Tally up the lines below that contain the word "output" and give the total alone.

--- SUPPLIED DATA ---

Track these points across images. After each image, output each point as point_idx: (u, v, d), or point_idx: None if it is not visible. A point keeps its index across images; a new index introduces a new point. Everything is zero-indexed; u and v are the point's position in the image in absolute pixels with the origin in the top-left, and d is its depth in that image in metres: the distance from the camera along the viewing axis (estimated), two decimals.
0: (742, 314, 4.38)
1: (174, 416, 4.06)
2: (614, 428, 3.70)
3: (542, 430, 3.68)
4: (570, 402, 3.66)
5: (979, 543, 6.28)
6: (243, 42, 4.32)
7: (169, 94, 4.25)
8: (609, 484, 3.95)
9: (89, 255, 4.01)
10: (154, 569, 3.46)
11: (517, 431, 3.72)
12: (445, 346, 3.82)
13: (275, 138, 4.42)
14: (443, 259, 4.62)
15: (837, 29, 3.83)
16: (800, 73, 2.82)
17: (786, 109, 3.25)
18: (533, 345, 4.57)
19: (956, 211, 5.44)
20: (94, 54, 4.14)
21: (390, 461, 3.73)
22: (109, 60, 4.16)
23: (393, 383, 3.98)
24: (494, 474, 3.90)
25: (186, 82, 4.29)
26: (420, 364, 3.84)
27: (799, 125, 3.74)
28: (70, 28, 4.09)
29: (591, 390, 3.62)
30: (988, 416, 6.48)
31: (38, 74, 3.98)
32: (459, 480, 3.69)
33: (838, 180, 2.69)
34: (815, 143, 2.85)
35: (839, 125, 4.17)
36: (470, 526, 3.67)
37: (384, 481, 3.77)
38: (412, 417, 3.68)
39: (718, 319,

---
--- SUPPLIED DATA ---

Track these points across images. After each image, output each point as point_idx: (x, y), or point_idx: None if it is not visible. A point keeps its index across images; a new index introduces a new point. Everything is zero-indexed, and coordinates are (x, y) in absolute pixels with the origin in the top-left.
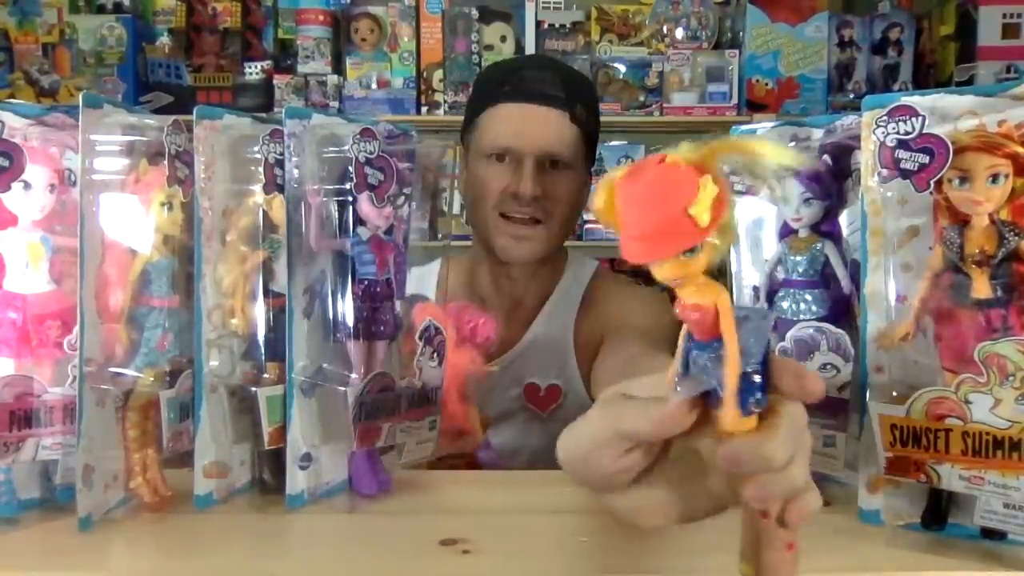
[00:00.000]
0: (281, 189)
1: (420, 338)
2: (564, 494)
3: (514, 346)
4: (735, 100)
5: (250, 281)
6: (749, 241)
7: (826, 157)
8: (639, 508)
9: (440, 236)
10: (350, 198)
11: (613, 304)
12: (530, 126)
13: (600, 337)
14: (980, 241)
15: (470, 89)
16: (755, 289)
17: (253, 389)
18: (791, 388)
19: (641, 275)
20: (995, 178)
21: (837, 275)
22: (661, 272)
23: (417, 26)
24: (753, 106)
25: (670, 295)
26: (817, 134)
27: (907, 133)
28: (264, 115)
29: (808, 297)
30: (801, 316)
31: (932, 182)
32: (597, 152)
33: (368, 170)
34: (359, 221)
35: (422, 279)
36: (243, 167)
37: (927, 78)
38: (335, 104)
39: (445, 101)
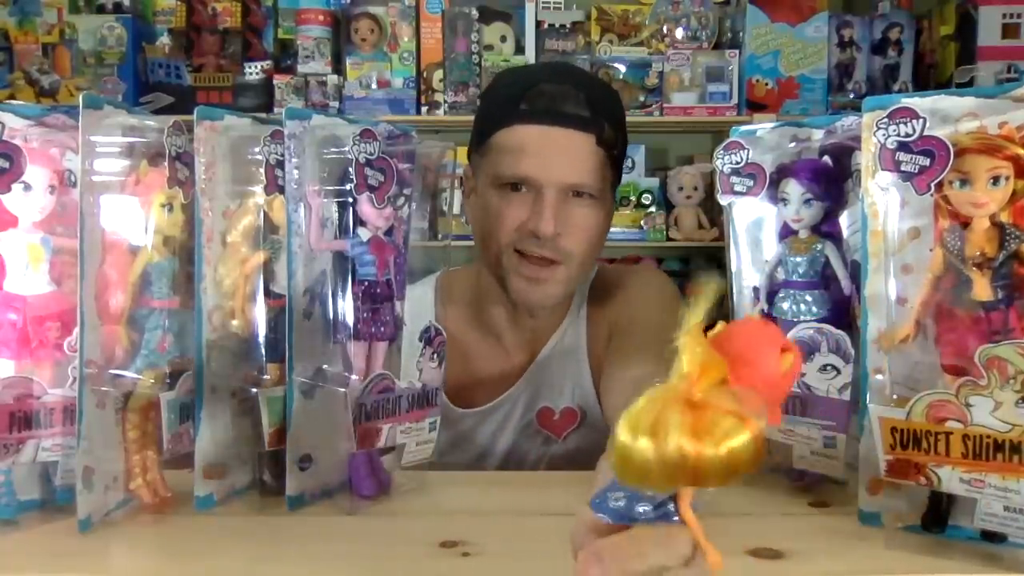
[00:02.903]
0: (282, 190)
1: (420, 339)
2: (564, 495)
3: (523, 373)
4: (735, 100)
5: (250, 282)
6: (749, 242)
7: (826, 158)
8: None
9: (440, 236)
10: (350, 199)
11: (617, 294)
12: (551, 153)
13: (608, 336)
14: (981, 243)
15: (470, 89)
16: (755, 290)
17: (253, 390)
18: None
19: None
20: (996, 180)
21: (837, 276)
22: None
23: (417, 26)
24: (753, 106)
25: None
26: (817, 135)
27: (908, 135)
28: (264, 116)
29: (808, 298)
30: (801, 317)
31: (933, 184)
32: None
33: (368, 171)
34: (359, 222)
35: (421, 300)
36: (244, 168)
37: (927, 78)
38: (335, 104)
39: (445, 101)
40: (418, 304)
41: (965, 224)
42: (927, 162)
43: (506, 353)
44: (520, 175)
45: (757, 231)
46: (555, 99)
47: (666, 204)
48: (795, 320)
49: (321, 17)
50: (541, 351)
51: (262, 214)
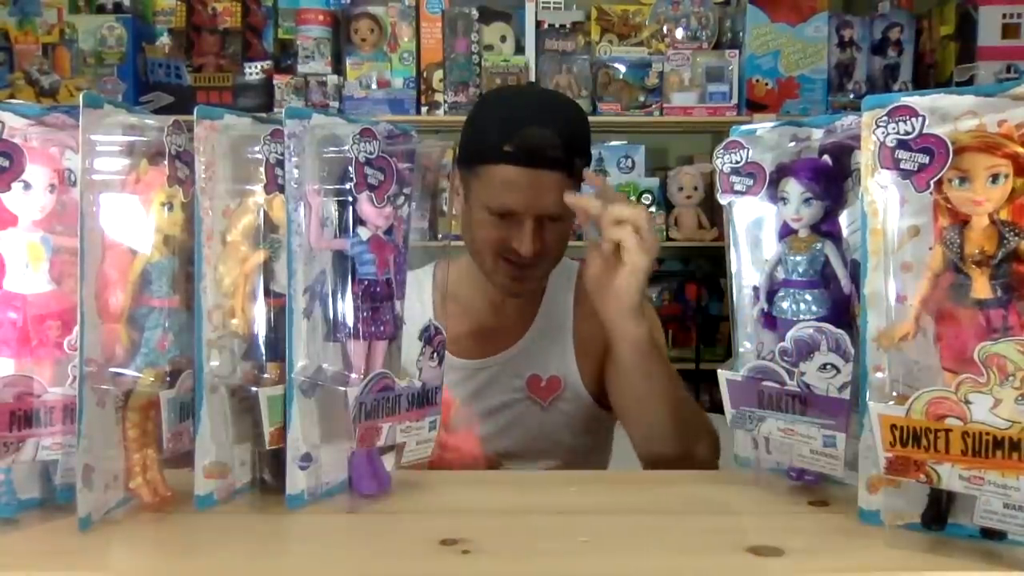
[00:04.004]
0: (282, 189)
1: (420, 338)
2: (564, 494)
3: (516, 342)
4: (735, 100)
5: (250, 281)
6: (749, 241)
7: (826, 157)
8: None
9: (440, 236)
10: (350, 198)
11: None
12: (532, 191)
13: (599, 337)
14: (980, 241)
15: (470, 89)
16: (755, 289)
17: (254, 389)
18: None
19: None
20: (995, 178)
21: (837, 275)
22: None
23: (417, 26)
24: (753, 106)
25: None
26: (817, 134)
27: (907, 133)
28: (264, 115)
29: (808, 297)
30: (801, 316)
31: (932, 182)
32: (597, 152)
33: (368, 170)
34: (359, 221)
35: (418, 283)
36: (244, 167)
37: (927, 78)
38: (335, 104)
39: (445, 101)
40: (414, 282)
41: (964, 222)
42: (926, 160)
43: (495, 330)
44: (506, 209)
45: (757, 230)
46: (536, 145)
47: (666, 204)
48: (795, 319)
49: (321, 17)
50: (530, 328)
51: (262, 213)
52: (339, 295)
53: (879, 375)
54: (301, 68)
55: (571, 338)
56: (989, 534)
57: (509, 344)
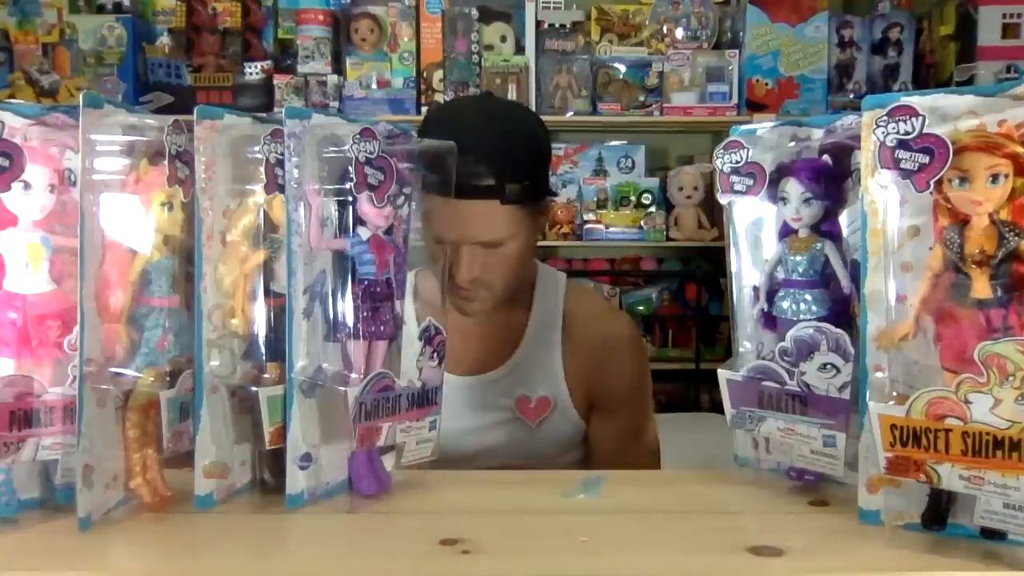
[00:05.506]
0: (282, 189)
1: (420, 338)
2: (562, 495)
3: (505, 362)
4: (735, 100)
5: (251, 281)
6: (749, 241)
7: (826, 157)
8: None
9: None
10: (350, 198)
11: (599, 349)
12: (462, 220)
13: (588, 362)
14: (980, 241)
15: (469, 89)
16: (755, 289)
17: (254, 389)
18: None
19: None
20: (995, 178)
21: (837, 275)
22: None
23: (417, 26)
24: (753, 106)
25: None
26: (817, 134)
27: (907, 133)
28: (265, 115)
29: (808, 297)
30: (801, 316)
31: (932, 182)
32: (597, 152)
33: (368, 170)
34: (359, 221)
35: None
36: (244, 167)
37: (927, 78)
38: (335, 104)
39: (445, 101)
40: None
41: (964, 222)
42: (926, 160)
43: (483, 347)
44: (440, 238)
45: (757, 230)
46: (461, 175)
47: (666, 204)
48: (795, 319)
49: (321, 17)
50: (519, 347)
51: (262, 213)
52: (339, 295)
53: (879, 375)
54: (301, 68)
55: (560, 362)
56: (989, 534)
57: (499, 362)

---

- [WRITTEN REPLY]: 2